TEXT SEGMENT:
Instead of focusing on what goes on when people become anxious or depressed, a growing number of psychologists are saying it's high time to look on the bright side. "Our interest is emotional well-being, in what goes right for people who are happy and well-adjusted," says Christopher Peterson, PhD, a professor of psychology at the University of Michigan and a leader in the field of positive psychology, a new approach to the discipline. "What are the traits that allow people to lead fulfilled lives? What are the strengths and virtues that contribute to happiness?"
If that sounds more like the stuff of greeting cards than serious science, consider this: the distinguished Oxford University Press published Character Strengths and Virtues: A Handbook and Classification, an 800-page scholarly text that categorizes and analyzes the 24 key traits associated with mental health and happiness. Edited by Peterson and University of Pennsylvania psychologist Martin E.P. Seligman, PhD, considered the guru of positive psychology, the book celebrates characteristics like love, prudence, creativity, and leadership. It's intended to be a counterpart to the traditional text of psychiatric medicine, the Diagnostic and Statistical Manual of Mental Disorders, with its gloomy chapters on troubling conditions like obsessive-compulsive disorder and schizophrenia.
Analyzing the bright side was not as easy as you might think. Peterson and Seligman spent 3 years working with a team of experts to identify traits that are shared and valued across cultures. (Persistence just happened to end up on the list.) During that time, they pored over not only psychiatry journals but the works of philosophers and even classic religious texts.
Practicing another ideal on their list-humility-Peterson acknowledges that the classification system in Character Strengths and Virtues is a work in progress. "Our goal was to get the conversation started, to encourage people to begin to look at the strengths and virtues that contribute to emotional well-being," the psychologist says.

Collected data

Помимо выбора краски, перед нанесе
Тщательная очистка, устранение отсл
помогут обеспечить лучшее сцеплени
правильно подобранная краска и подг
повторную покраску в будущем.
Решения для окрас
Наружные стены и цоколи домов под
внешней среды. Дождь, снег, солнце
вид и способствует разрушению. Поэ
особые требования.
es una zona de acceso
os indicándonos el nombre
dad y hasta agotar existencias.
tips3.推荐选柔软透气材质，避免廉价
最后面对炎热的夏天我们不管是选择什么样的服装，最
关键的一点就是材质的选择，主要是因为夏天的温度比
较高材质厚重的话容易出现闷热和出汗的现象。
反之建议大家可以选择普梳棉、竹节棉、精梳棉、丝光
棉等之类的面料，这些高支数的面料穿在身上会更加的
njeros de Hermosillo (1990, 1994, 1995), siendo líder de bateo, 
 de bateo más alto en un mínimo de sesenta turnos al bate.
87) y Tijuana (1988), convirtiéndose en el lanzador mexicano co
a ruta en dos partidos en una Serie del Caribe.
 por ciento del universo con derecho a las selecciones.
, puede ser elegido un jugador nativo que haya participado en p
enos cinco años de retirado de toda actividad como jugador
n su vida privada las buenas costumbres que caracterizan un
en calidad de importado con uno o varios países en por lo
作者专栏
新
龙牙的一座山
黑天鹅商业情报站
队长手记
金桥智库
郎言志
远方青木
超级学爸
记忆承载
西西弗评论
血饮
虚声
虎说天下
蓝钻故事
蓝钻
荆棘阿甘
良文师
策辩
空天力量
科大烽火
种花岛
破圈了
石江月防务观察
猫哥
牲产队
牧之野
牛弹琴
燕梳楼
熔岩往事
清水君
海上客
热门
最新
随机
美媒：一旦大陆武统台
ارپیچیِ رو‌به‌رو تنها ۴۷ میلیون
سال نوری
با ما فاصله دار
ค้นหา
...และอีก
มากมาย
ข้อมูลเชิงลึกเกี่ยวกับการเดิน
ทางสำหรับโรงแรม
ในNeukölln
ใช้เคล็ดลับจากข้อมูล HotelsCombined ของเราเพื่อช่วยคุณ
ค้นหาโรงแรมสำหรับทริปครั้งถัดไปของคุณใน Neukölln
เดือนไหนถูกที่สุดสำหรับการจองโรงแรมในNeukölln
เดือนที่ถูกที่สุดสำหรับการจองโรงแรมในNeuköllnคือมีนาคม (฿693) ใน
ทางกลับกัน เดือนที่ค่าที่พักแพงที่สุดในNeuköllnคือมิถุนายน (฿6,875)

YOUR TASKS:
(a) In the text on positive psychology, how many years did Peterson and Seligman spend working with a team of experts to identify traits valued across cultures?
(b) Which character traits does the text on positive psychology name as belonging to Peterson and Seligman's list of strengths and virtues? Give every one.
(c) Pick up the text on positive psychology after its final sentence and carry it forward.

REPLIES:
(a) 3 years

(b) Love, prudence, creativity, leadership, persistence, and humility.

(c)
But the authors have higher aspirations, too (motivated, perhaps, by two more of the virtues they selected-kindness and leadership): They would like to help make everyone a little happier. To achieve this goal, Peterson and Seligman, who is also the author of Authentic Happiness: Using the New Positive Psychology to Realize Your Potential for Lasting Fulfillment, have created a 240-item questionnaire designed to identify strengths and virtues.
If you know that love of learning, kindness, and leadership are among your strong points, you might flourish in a job that involves teaching, for instance. If creativity and the appreciation of beauty and excellence are your virtues, you are likely to make the most of them with a career or hobby that gives you an opportunity to express yourself.
Research shows that you can also enhance certain character traits. In their classification system, Peterson and Seligman weighed the available evidence for each of the 24 attributes that they examined.
There's not much data to support the idea that you can become more prudent (one of the key virtues) or kinder, sad to say. But other qualities can be cultivated, sometimes by doing something as simple as taking a walk in the park, counting your blessings at the end of the day, or sitting down and writing a letter you may never send.